**Selected text**
# ventilation for thru wall AC - please help...



## jying (Aug 19, 2008)

I have a thru-wall AC unit in my condo, but after about 5 minutes of use, the compressor shuts off. The fan keeps blowing, but no cold air.    

I thought it was a ventilation issue with something overheating and an auto shut-off triggering, so I pulled the unit out of the window and ran it completely unobstructed. The unit operated beautifully and so I know it's definitely a ventilation issue rather than a busted AC.   

I think the problem is the exterior vent, which looks to be too small for the unit I have. It's only the size of half the back-face of the AC and there's metal slats and metal mesh across it to keep out water and bugs. I'm assuming one solution would be to make the vent bigger, but since I live in a condo, I can't easily rip out the vent without talking to the condo association about changing the exterior of my unit. I also don't want to pay for major work if I can avoid it. 

Here are some pictures of the unit, the hole/setting in the wall and the exterior vent.  I think another possibility is that that maybe the hot air is getting stuck in the gap between the back of the AC unit and the vent/exterior wall. (There's about a 4-inch gap which you can't see too clearly in the pics)

Questions:


Will it help if I build a funnel that leads from the back of the AC unit to the vent?


What other options would I have for venting the unit?


Am I on the right track with what's causing the compressor to shut down after a few minutes?

The AC unit is an AMANA AAC182STA

Thanks in advance for the help!

Jim


----------



## glennjanie (Aug 19, 2008)

Welcome Jim:
Yes, your ventilation is seriously hampered. Not only is it not large enough to exhaust but the grille in the top of the case has to let air into the unit in order to blow out over the condenser coils. Apperantly the wall is too thick for this air conditioner.
Glenn


----------

**Short exercise 1**
In the thread on the thru-wall AC unit, do these statements agree with the text? (a) After about five minutes the compressor shuts off but the fan keeps blowing. (b) The exterior vent is the same size as the back face of the AC. (c) The reply says the wall is too thin for the air conditioner. Give yes or no for each, quoting the deciding words.
**Short exercise 2**
Write down the part of the thread on the thru-wall AC unit from "Thanks in advance" down to "this air conditioner.", word for word.
These rows were taken from a separate source.

[Stored records]
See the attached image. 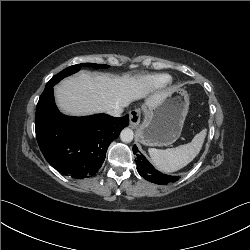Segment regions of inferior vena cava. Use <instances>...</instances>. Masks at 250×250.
I'll return each mask as SVG.
<instances>
[{
    "instance_id": "obj_1",
    "label": "inferior vena cava",
    "mask_w": 250,
    "mask_h": 250,
    "mask_svg": "<svg viewBox=\"0 0 250 250\" xmlns=\"http://www.w3.org/2000/svg\"><path fill=\"white\" fill-rule=\"evenodd\" d=\"M109 115L114 116V117H120L123 113V109L122 108H116L113 110H110L107 112Z\"/></svg>"
}]
</instances>
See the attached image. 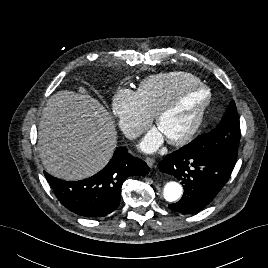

**Written reply 1**
(a) Yes: "after about 5 minutes of use, the compressor shuts off. The fan keeps blowing, but no cold air."
(b) No: "It's only the size of half the back-face of the AC"
(c) No: "Apperantly the wall is too thick for this air conditioner."

**Written reply 2**
Thanks in advance for the help!

Jim


----------



## glennjanie (Aug 19, 2008)

Welcome Jim:
Yes, your ventilation is seriously hampered. Not only is it not large enough to exhaust but the grille in the top of the case has to let air into the unit in order to blow out over the condenser coils. Apperantly the wall is too thick for this air conditioner.